(Beginning of Given data)

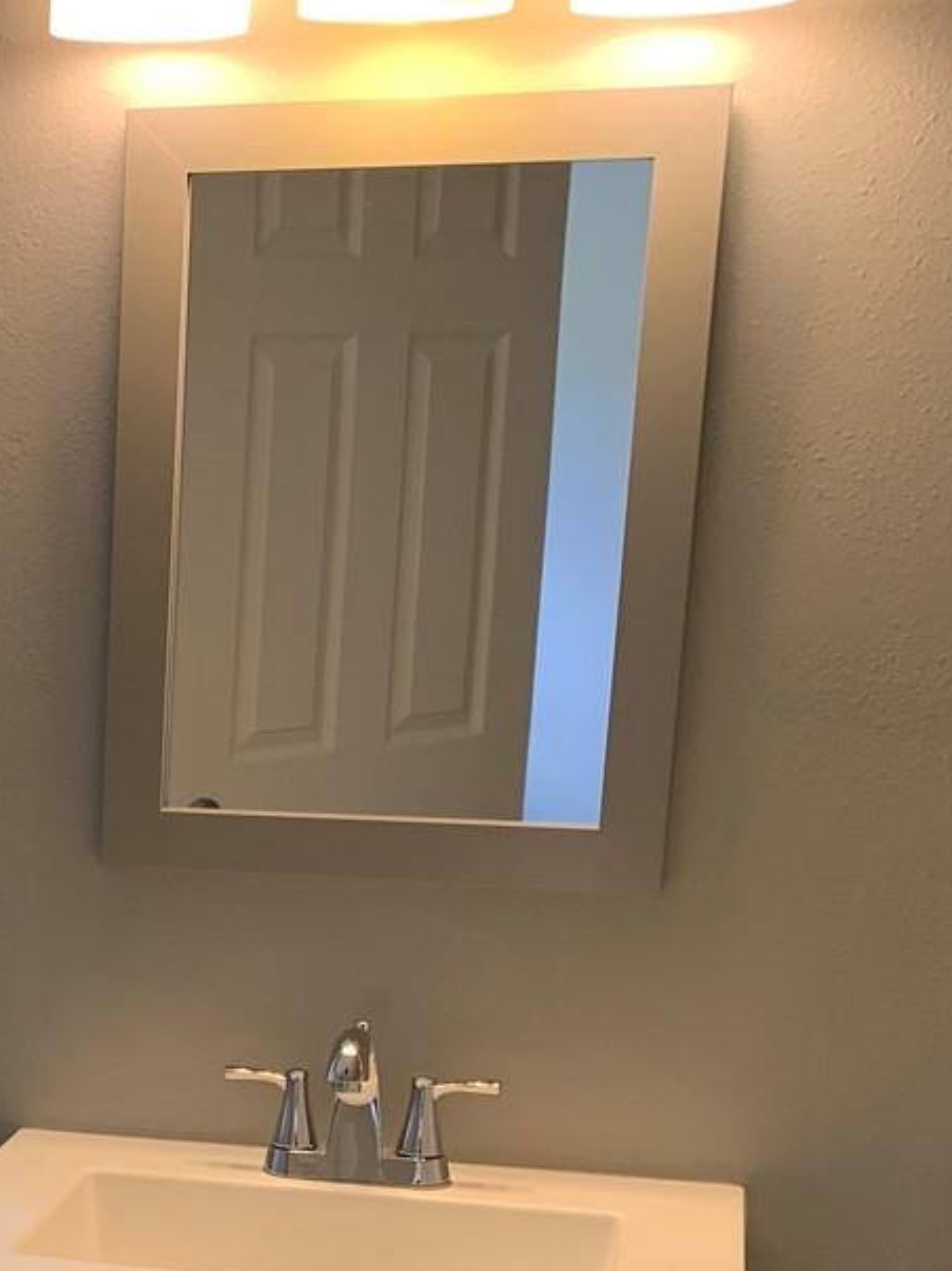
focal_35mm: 69
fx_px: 2531
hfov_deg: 20.0
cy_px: 1176
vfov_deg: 27.1
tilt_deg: -15.0
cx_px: -179
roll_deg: +0.0
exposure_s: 1/60
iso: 50
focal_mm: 4.25
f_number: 1.8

(End of Given data)

▶ **Exercise details**
The lines from the one containing "cy_px: 1176" through the end of the data are to be copied exactly, the first and last of them included.

▶ **Reply to the task**
cy_px: 1176
vfov_deg: 27.1
tilt_deg: -15.0
cx_px: -179
roll_deg: +0.0
exposure_s: 1/60
iso: 50
focal_mm: 4.25
f_number: 1.8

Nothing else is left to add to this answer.